BGH: Kostenerstattung im Befangenheitsverfahren

Im Rahmen einer Erbstreitigkeit erstattete ein Sachverständiger ein Gutachten zur Testierfähigkeit der Erblasserin. Die Kläger lehnten den Sachverständigen wegen Besorgnis der Befangenheit ab. Die Beklagten nahmen Stellung. Das LG wies den Befangenheitsantrag zurück. Die von den Klägern gegen diesen Beschluss eingelegte sofortige Beschwerde wies das OLG zurück und legte den Klägern die Kosten des sofortigen Beschwerdeverfahrens auf.

Im Rahmen des Rechtsbeschwerdeverfahrens bezüglich des anschließenden Kostenfestsetzungsverfahrens stellte sich jetzt die Frage, ob die Beklagten von den Klägern die ihnen im sofortigen Beschwerdeverfahren entstandenen außergerichtlichen Kosten erstattet verlangen können. Dies ist nach Auffassung des BGH (Beschl. v. 7.11.2018 – IV ZB 13/18, MDR 2019, 189) der Fall.

Das Ablehnungsverfahren bezüglich Richter und Sachverständige gehört für den Rechtsanwalt gemäß § 19 Abs. 1 S. 2 Nr. 3 RVG zur Instanz. Im sofortigen Beschwerdeverfahren entsteht jedoch eine 0,5 Verfahrensgebühr nach Nr. 3500 VV RVG. Dies ist noch klar. Es wird allerdings darüber diskutiert, ob diese Gebühr zu den erstattungsfähigen notwendigen Kosten des Rechtsstreites zählt (§ 97, § 91 ZPO).

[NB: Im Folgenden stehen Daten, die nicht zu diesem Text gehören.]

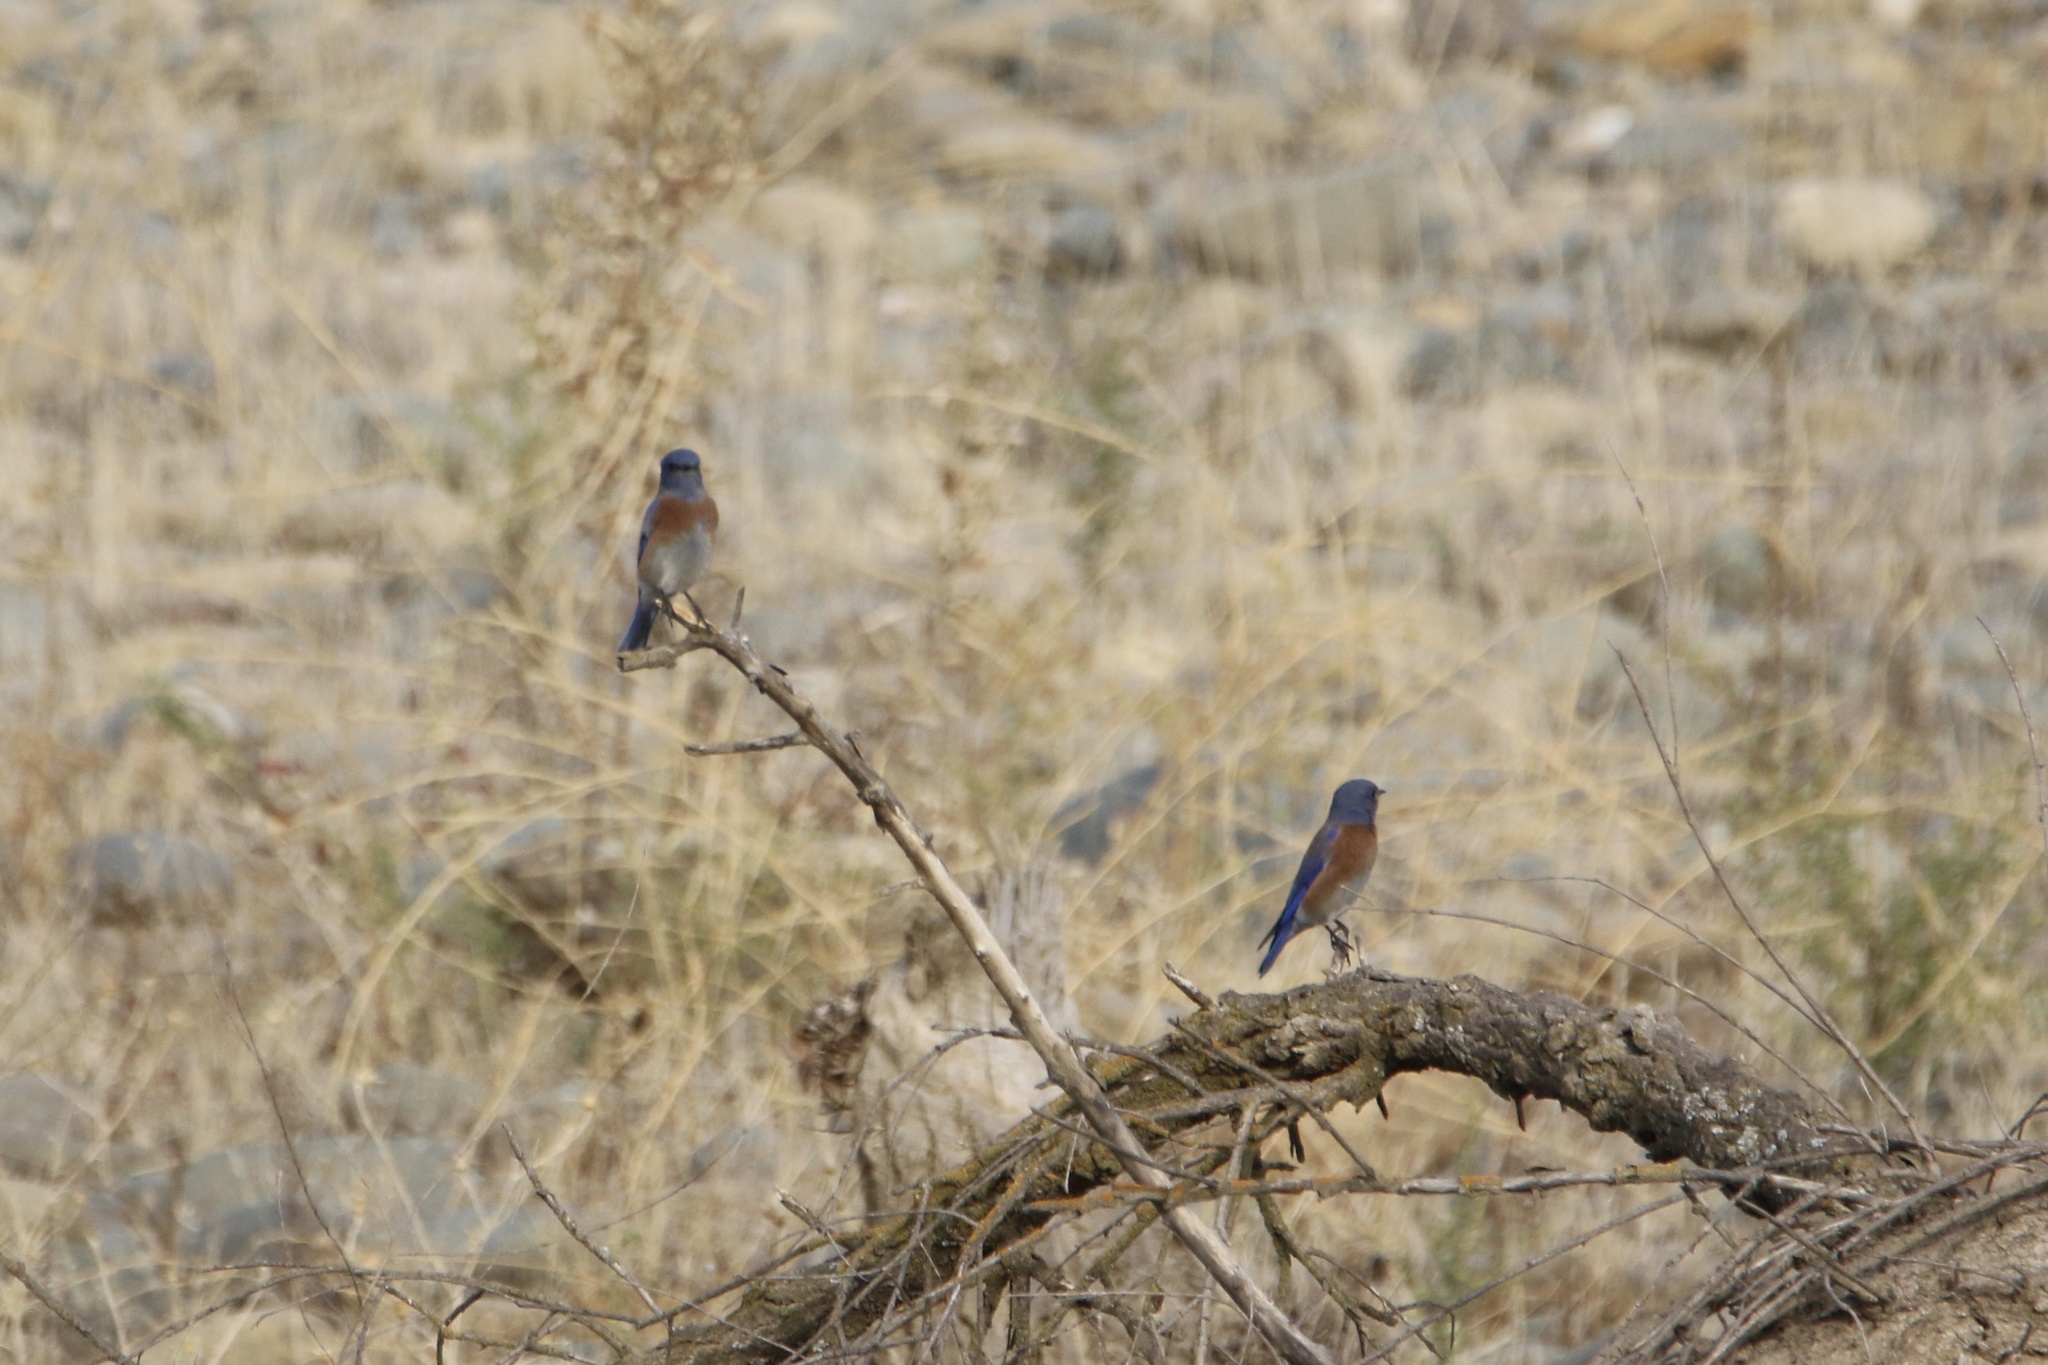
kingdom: Animalia
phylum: Chordata
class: Aves
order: Passeriformes
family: Turdidae
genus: Sialia
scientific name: Sialia mexicana
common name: Western bluebird
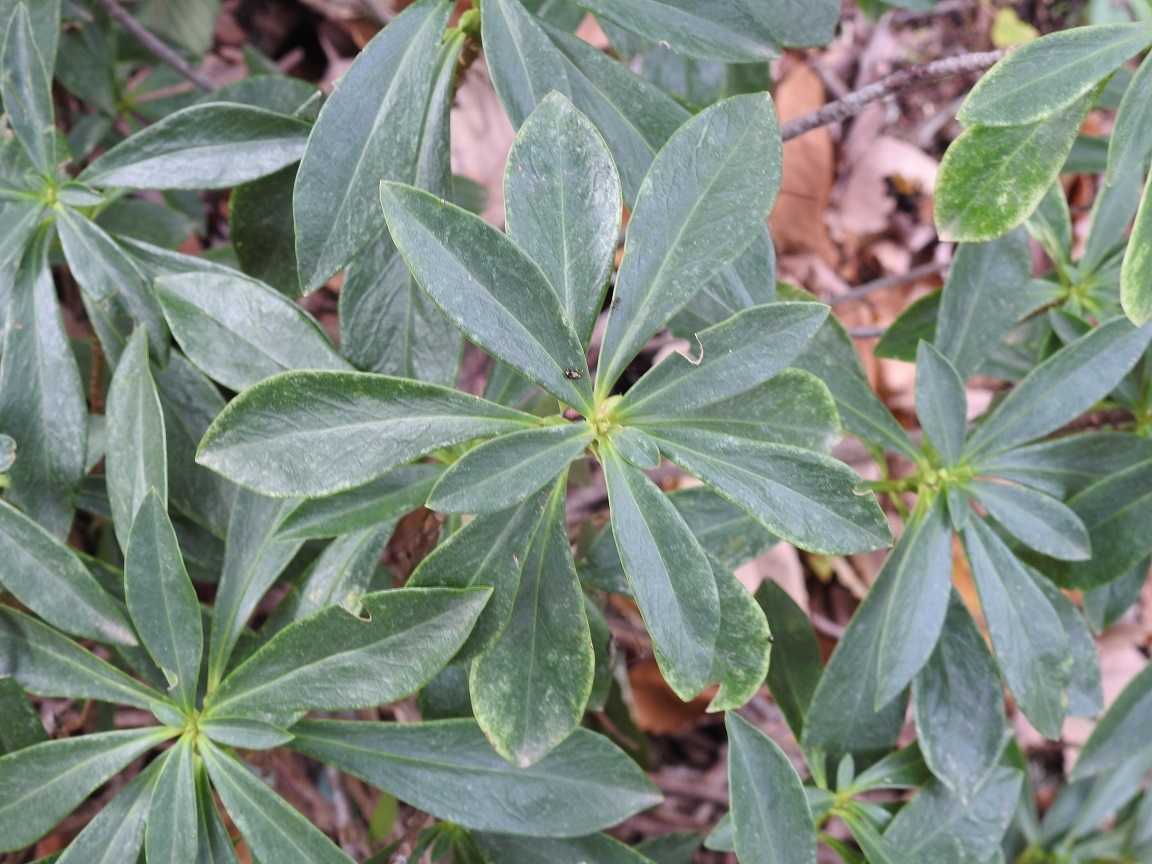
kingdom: Plantae
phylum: Tracheophyta
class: Magnoliopsida
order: Malvales
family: Thymelaeaceae
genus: Daphne
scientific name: Daphne laureola
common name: Spurge-laurel
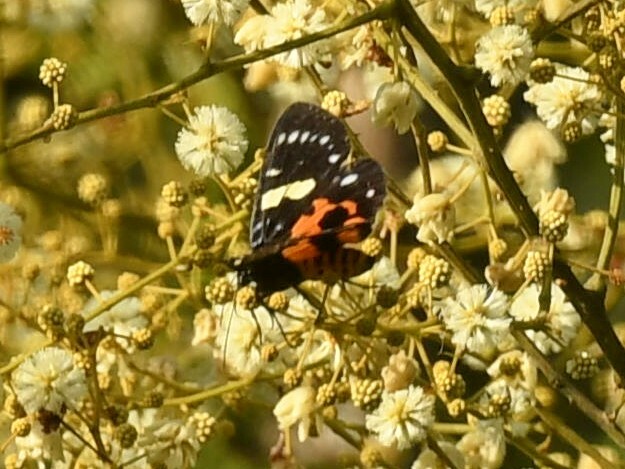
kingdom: Animalia
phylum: Arthropoda
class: Insecta
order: Lepidoptera
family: Noctuidae
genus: Episteme
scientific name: Episteme latimargo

Teilweise wird dies nur bejaht, wenn sich die Gegenpartei am sofortigen Beschwerdeverfahren auch tatsächlich beteiligt hatte. Der BGH geht hingegen – mit der h. M. – davon aus, dass grundsätzlich ein Erstattungsanspruch besteht. Für die Richterablehnung wurde dies bereits in einer Grundsatzentscheidung bejaht (Beschl. v. 6.4.2005 – V ZB 25/04, MDR 2005, 1016). Diese Entscheidung ist auf die hier vorliegende Fallgestaltung übertragbar. Das Befangenheitsverfahen berührt nicht nur die Interessen der ablehnenden Partei. Vielmehr kann auch der Gegner ein berechtigtes Interesse daran haben, dass die Feststellungen des Sachverständigen bestehen bleiben.

Der Umstand, dass bei einer erfolgreichen sofortigen Beschwerde umgekehrt kein Kostenerstattungsanspruch besteht, ändert daran nichts. Ob ein Rechtsanwalt die von ihm vertretene Partei darauf hinweisen muss, dass bei einer Vertretung im Rechtbeschwerdeverfahren gesonderte Gebühren entstehen (was wohl eher zu verneinen ist), ist eine Frage, die im hiesigen Zusammenhang der Kostenerstattung nicht relevant ist.

Der Anfall der Gebühr setzt im Übrigen lediglich eine Beauftragung für die Beschwerdeinstanz voraus. Davon ist regelmäßig auszugehen, wenn der Rechtsanwalt die Partei auch im Ausgangsverfahren vertritt. Die Entgegennahme der Beschwerdeschrift ist dabei ausreichend. Es ist nicht erforderlich, dass der Rechtsanwalt auch Stellung nimmt. Es kann vielmehr davon ausgegangen werden, dass der Rechtsanwalt nach der Entgegennahme der Beschwerdeschrift prüft, ob nunmehr etwas veranlasst werden muss, insbesondere ob eine Stellungnahme abgegeben werden muss oder nicht.

Für die Praxis ist diese Rechtsfrage nunmehr verbindlich entschieden: Die außergerichtlichen Kosten der Gegenpartei des erfolglosen Beschwerdeführers im Verfahren über die Ablehnung eines Sachverständigen gemäß § 406 ZPO gehören zu den erstattungsfähigen notwendigen Kosten des Rechtsstreits im Sinne von § 91 Abs. 1 1 i.V.m. § 97 Abs. 1 ZPO.